How Not to Go Crazy
- Aadhya
- Aug 11
- 2 min read
In life, we often face moments when we simply cannot avoid stress or negative feelings. You know, those times when you feel so angry or so lonely that it seems like nobody would even care if you disappeared? Well, I’m in one of those “crazy-times” right now. It’s scary. Sometimes it’s really, really frustrating and painfully lonely. Being far away from everything I know, everyone I love, and all the normal things for over three years hasn’t helped one bit.
I feel like I’ve forgotten what “home” feels like - mainly because I haven’t been home. And even if I went back, home has changed or maybe I did. I haven’t seen my family in so long. You know how we daughters can get easily angry at our fathers? It’s messed up. My mom? She has been through thick and thin with me, helped me through all my moods, encouraged and supported me in all my decisions - right or wrong. And if you have a sister, you know how you’ll miss your bestest friend, and your personal cheerleader. Friends you’ve grown up with start to feel like strangers, and you realise just how much you miss the little things with them. And my boyfriend, sometimes I ache more for his hug than for anything else. Still, there are friends I’ve met here. Even though I haven’t known them for very long, I can be silly with them, and they support me in ways I never imagined I needed. Honestly, I hate being an adult. Why must it be so hard?

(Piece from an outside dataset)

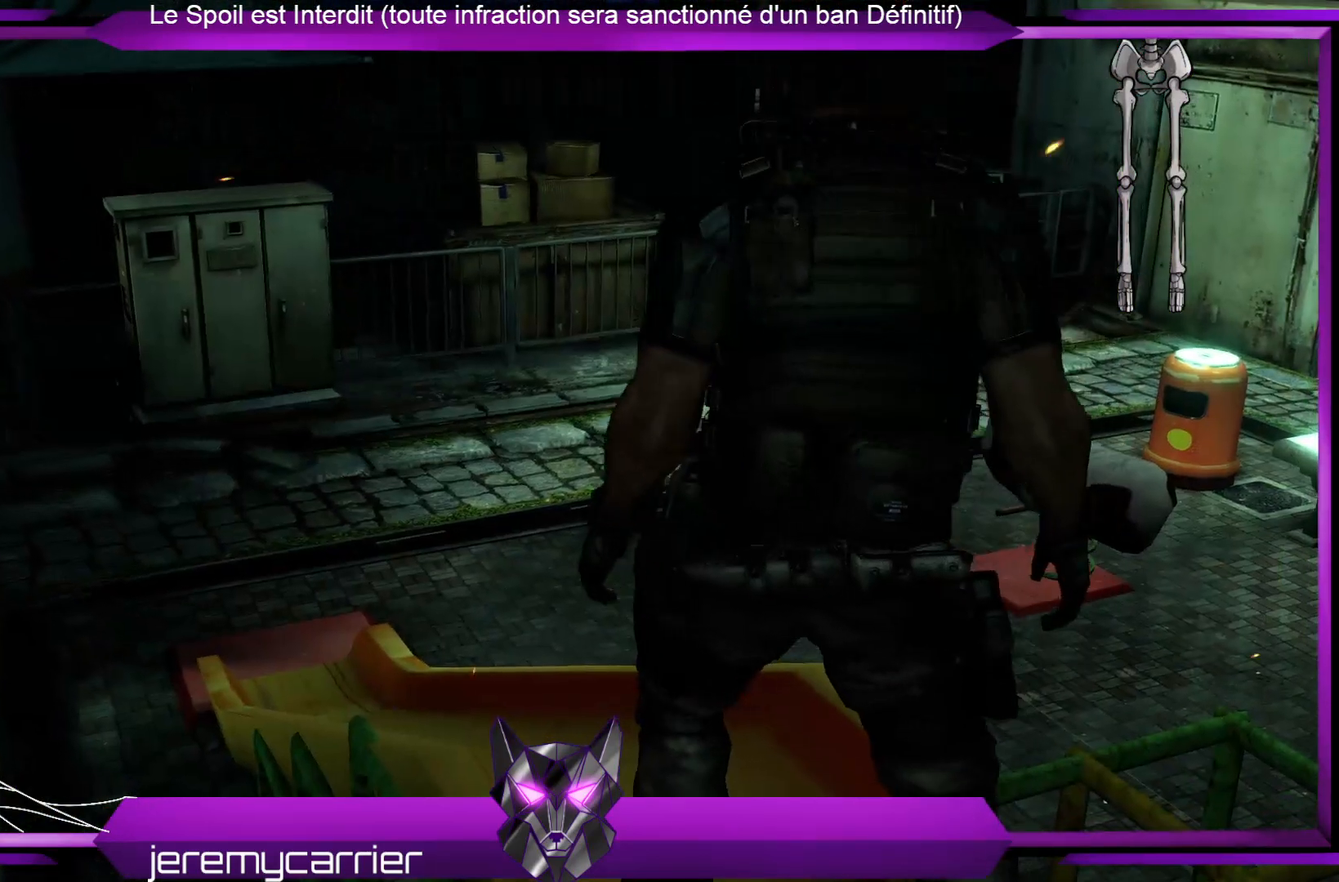
{"buttons": [], "left_stick": "center", "right_stick": "center", "events": []}
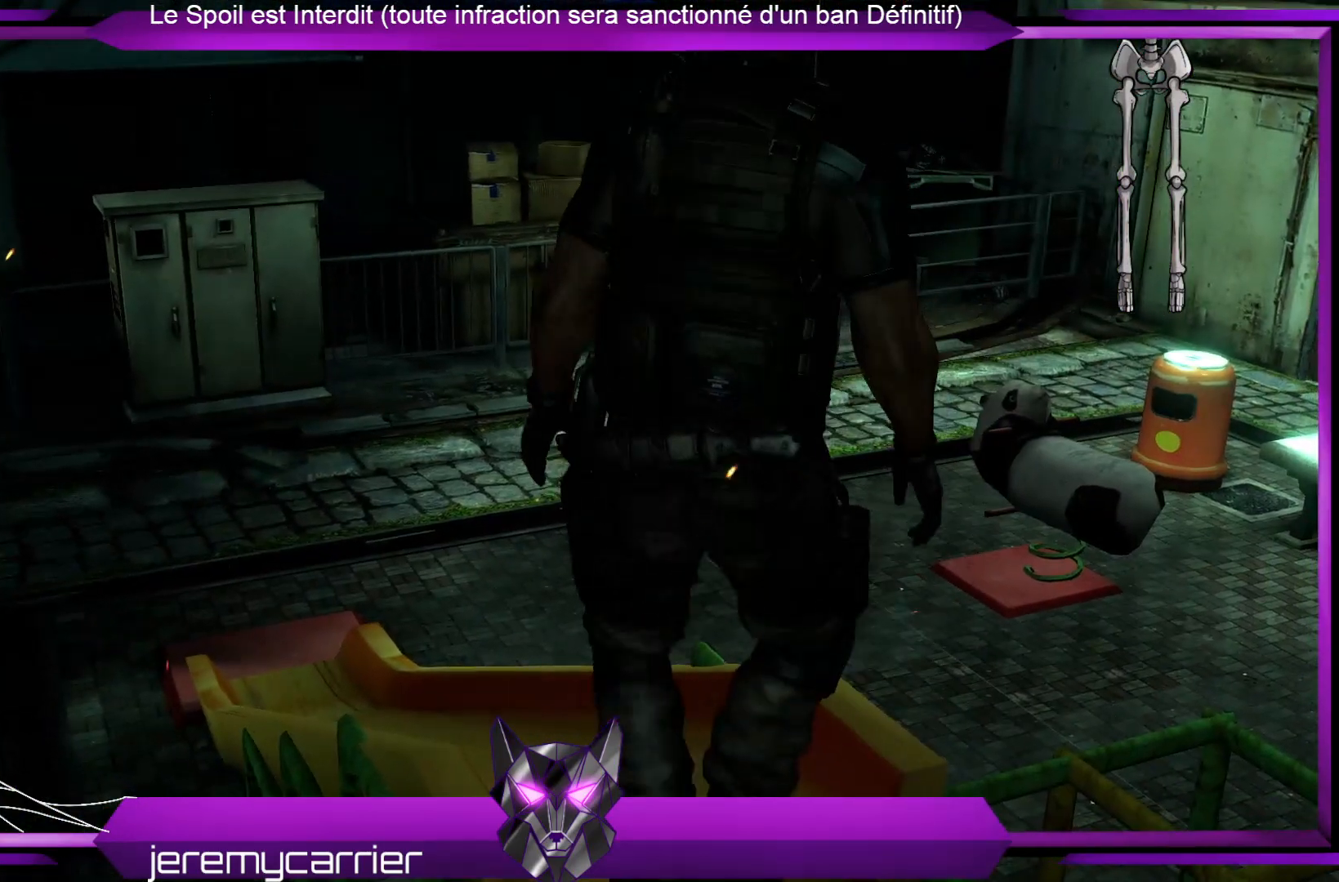
{"buttons": [], "left_stick": "center", "right_stick": "center", "events": []}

But when I sit and type out my thoughts, I feel a little bit like I AM HOME, surrounded by people I love. I feel close to everyone, even when I’m far away. I remind myself why I’m here, picture the look on my parents’ faces when I achieve something, think about my friends cheering me on, or imagine my boyfriend smiling with pride. It makes me realize how loved and lucky I truly am, to have so many amazing people in my life. I really am "crazy-stupid" for forgetting that.
Mmm… so is life.
Until next time,
Aadhya.
P.S. I found this typewriting app that sounds just like a real typewriter, it’s amazing! I might post more often because of this.
P.P.S. To whoever’s reading this, thank you so much. I hope you feel like you belong here, and that in some small way, this helped.